「花姐姐,樓下有位貴人,說想要見蘭歌公子。」阿繚穿過長長的走廊快步而來,站在外面開口道。
謝梧和花濺淚對視了一眼,花濺淚開口道:「什麼人?」
阿繚越過楚平和楚安走了進來,壓低了聲音道:「是信王。」
「信王?」花濺淚有些驚訝,「我記得信王極少來咱們滿庭芳。」
在謝梧回京之前,信王在京城的名聲其實很不錯。他既不仗勢欺人,也不如許多紈絝宗室一般放浪形骸紙醉金迷,就連滿庭芳這樣的地方也鮮少出入。
只是信王府的人汙衊敗壞謝大小姐的名聲的事情一齣,哪怕秦牧推了出兩個心腹頂罪,但京城裡的人誰沒有八百個心眼子?秦牧經營多年的好名聲也算是塌了一大半了。
「這是特意衝著公子來的?」花濺淚挑眉,站起身來道:「我去打發他?」
謝梧搖搖頭道:「花滿庭好好做著生意,得罪他幹什麼?他要見我,見見就是了,我也有些好奇他見我做什麼?」
阿繚看向花濺淚,花濺淚只得道:「公子既然這樣說,便請信王上來吧。」
阿繚應聲去了,不多時果然看到她帶著秦牧走了過來。
花濺淚站起身來,道:「既然信王是特意來見公子的,我便不奉陪了。」也不等秦牧走過來,出了門往另一個方向而去。

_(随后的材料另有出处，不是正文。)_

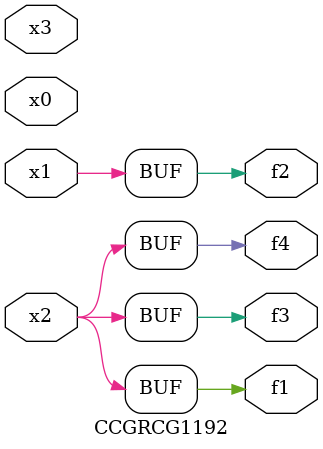
<source format=v>
module CCGRCG1192(
	input x0, x1, x2, x3,
	output f1, f2, f3, f4
);
	assign f1 = x2;
	assign f2 = x1;
	assign f3 = x2;
	assign f4 = x2;
endmodule

</source>
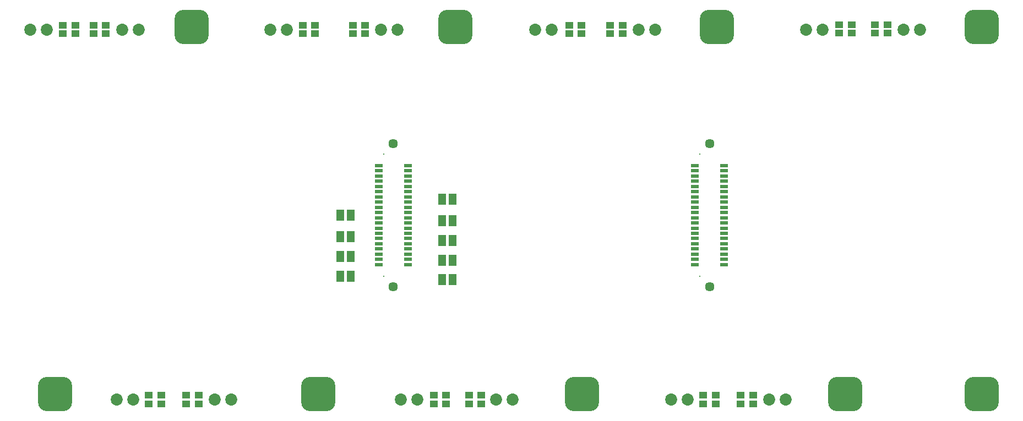
<source format=gts>
%FSLAX23Y23*%
%MOIN*%
%SFA1B1*%

%IPPOS*%
%AMD21*
4,1,8,0.049200,0.103400,-0.049200,0.103400,-0.103400,0.049200,-0.103400,-0.049200,-0.049200,-0.103400,0.049200,-0.103400,0.103400,-0.049200,0.103400,0.049200,0.049200,0.103400,0.0*
1,1,0.108420,0.049200,0.049200*
1,1,0.108420,-0.049200,0.049200*
1,1,0.108420,-0.049200,-0.049200*
1,1,0.108420,0.049200,-0.049200*
%
%ADD18R,0.049370X0.067090*%
%ADD19R,0.047240X0.023620*%
%ADD20R,0.047400X0.043470*%
G04~CAMADD=21~8~0.0~0.0~2068.5~2068.5~542.1~0.0~15~0.0~0.0~0.0~0.0~0~0.0~0.0~0.0~0.0~0~0.0~0.0~0.0~0.0~2068.5~2068.5*
%ADD21D21*%
%ADD22C,0.057090*%
%ADD23C,0.010000*%
%ADD24C,0.072990*%
%LNbms_sub-1*%
%LPD*%
G54D18*
X2024Y1277D03*
X2089D03*
X2024Y1147D03*
X2089D03*
X2024Y1028D03*
X2089D03*
X2024Y909D03*
X2089D03*
X2706Y1375D03*
X2641D03*
X2706Y1245D03*
X2641D03*
X2706Y1125D03*
X2641D03*
X2706Y1006D03*
X2641D03*
X2706Y887D03*
X2641D03*
G54D19*
X4171Y1578D03*
X4349D03*
X4171Y1547D03*
X4349D03*
X4171Y1515D03*
X4349D03*
X4171Y1484D03*
X4349D03*
X4171Y1452D03*
X4349D03*
X4171Y1421D03*
X4349D03*
X4171Y1389D03*
X4349D03*
X4171Y1358D03*
X4349D03*
X4171Y1326D03*
X4349D03*
X4171Y1295D03*
X4349D03*
X4171Y1263D03*
X4349D03*
X4171Y1232D03*
X4349D03*
X4171Y1200D03*
X4349D03*
X4171Y1169D03*
X4349D03*
X4171Y1137D03*
X4349D03*
X4171Y1106D03*
X4349D03*
X4171Y1074D03*
X4349D03*
X4171Y1043D03*
X4349D03*
X4171Y1011D03*
X4349D03*
X4171Y980D03*
X4349D03*
X2257Y1578D03*
X2435D03*
X2257Y1547D03*
X2435D03*
X2257Y1515D03*
X2435D03*
X2257Y1484D03*
X2435D03*
X2257Y1452D03*
X2435D03*
X2257Y1421D03*
X2435D03*
X2257Y1389D03*
X2435D03*
X2257Y1358D03*
X2435D03*
X2257Y1326D03*
X2435D03*
X2257Y1295D03*
X2435D03*
X2257Y1263D03*
X2435D03*
X2257Y1232D03*
X2435D03*
X2257Y1200D03*
X2435D03*
X2257Y1169D03*
X2435D03*
X2257Y1137D03*
X2435D03*
X2257Y1106D03*
X2435D03*
X2257Y1074D03*
X2435D03*
X2257Y1043D03*
X2435D03*
X2257Y1011D03*
X2435D03*
X2257Y980D03*
X2435D03*
G54D20*
X2804Y136D03*
Y187D03*
X4449Y136D03*
Y187D03*
X2666Y136D03*
Y187D03*
X422Y2429D03*
Y2377D03*
X5121Y2433D03*
Y2381D03*
X1093Y136D03*
Y187D03*
X530Y2429D03*
Y2377D03*
X2100Y2429D03*
Y2377D03*
X5261Y2433D03*
Y2381D03*
X4298Y136D03*
Y187D03*
X3659Y2429D03*
Y2377D03*
X3486Y2429D03*
Y2377D03*
X1873Y2429D03*
Y2377D03*
X941Y136D03*
Y187D03*
X2879Y136D03*
Y187D03*
X4525Y136D03*
Y187D03*
X2590Y136D03*
Y187D03*
X346Y2429D03*
Y2377D03*
X5045Y2433D03*
Y2381D03*
X1169Y136D03*
Y187D03*
X606Y2429D03*
Y2377D03*
X2176Y2429D03*
Y2377D03*
X5337Y2433D03*
Y2381D03*
X4222Y136D03*
Y187D03*
X3735Y2429D03*
Y2377D03*
X3410Y2429D03*
Y2377D03*
X1797Y2429D03*
Y2377D03*
X866Y136D03*
Y187D03*
G54D21*
X5909Y196D03*
Y2417D03*
X5082Y196D03*
X4305Y2417D03*
X3487Y196D03*
X2720Y2417D03*
X1893Y196D03*
X1125Y2417D03*
X299Y196D03*
G54D22*
X4260Y846D03*
Y1712D03*
X2346Y846D03*
Y1712D03*
G54D23*
X4201Y909D03*
Y1649D03*
X2287Y909D03*
Y1649D03*
G54D24*
X2969Y162D03*
X3069D03*
X4620D03*
X4720D03*
X2490D03*
X2390D03*
X249Y2403D03*
X149D03*
X4945D03*
X4845D03*
X1266Y162D03*
X1366D03*
X704Y2403D03*
X804D03*
X2271D03*
X2371D03*
X5436D03*
X5536D03*
X4127Y162D03*
X4027D03*
X3832Y2403D03*
X3932D03*
X3304D03*
X3204D03*
X1702D03*
X1602D03*
X771Y162D03*
X671D03*
M02*
</source>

阿繚將秦牧送到門口也告退了,秦牧踏入房門,打量著正端坐在閣中的少年。
前幾天他在崔府見過楚蘭歌一次,那時的少年公子俊秀斯文風度翩翩。此時兩人置身滿庭芳這樣的繁華歌舞場中,眼前的少年即便一身白衣肅首正坐,也無端多了幾分風流不羈。
「陵光公子,幸會。」秦牧道。
謝梧微微偏過頭,起身拱手道:「見過信王殿下。」
「公子不必多禮,在下冒昧打擾,還請公子見諒。」秦牧笑道。
謝梧笑了笑,請秦牧坐下說話。兩人對面而坐,秦牧看著樓下的歌舞昇平,還有那些臉上滿是愉悅歡快的客人,笑道:「滿庭芳號稱京城第一,果然名不虛傳,難怪連蘭陵光公子也流連於此。」
謝梧道:「讓王爺見笑了,在下曾於花大當家有幾分交情,又是頭一回見識京城的繁華,一時有些目眩神迷,少不得打擾她兩天了。」
「少年意氣,在所難免。」秦牧笑道。他自然知道,楚蘭歌這番話不過是託詞罷了,只是他也不甚在意。
秦牧打量著跟前的少年,道:「聽聞公子不日就要離京?不知……公子可想過,留在京城?」
謝梧眉梢微動,不解道:「留在京城?」
秦牧道:「聽聞公子住在楊柳巷那邊的宅子,那處固然風雅,卻稍顯狹窄僻靜。公子若是不嫌棄,本王在南榮街有一套三進的宅子,可以贈予公子。不知公子以為如何?」
謝梧暗道:看來今天是個好日子,可惜秦牧這個禮卻跟她無緣。
「多謝王爺美意。」謝梧嘆氣道:「在下入京之前曾往西涼一遊,已經有一年多未曾見過老師了。如今青州大亂,聽聞老師南下徽州,若非為了會試早該南下探望。再有……在下在老師門下聽學不過數年,又沒有師兄那樣的天賦異稟。還是想多在他老人家跟前請教,以備下屆會試。」
秦牧蹙眉道:「公子的學識名動青州,就連崔大公子也稱讚有加,下屆會試自然是手到擒來。公子既有意入朝為官,何不在京城多留些日子,也好熟悉熟悉京城的官場?」
「……」誰跟你說我想入朝為官了?再說了,崔明洲哪裡知道我學識怎麼樣?
謝梧含笑搖頭,面帶歉意地婉拒了秦牧的邀請。
「蘭歌尚未出師,怎敢如此託大?老師如今孤身南遊,幾位師兄弟事務繁多,只剩下我一個閒人,自然是該侍奉跟前的。」
秦牧神色有些不渝,他以親王之尊親自來邀請一個未及弱冠,功名未立的少年,已經是紆尊降貴了。卻被對方如此拒絕,心裡自然不會舒服。
謝梧卻只當看不見,依然面帶微笑地望著對方。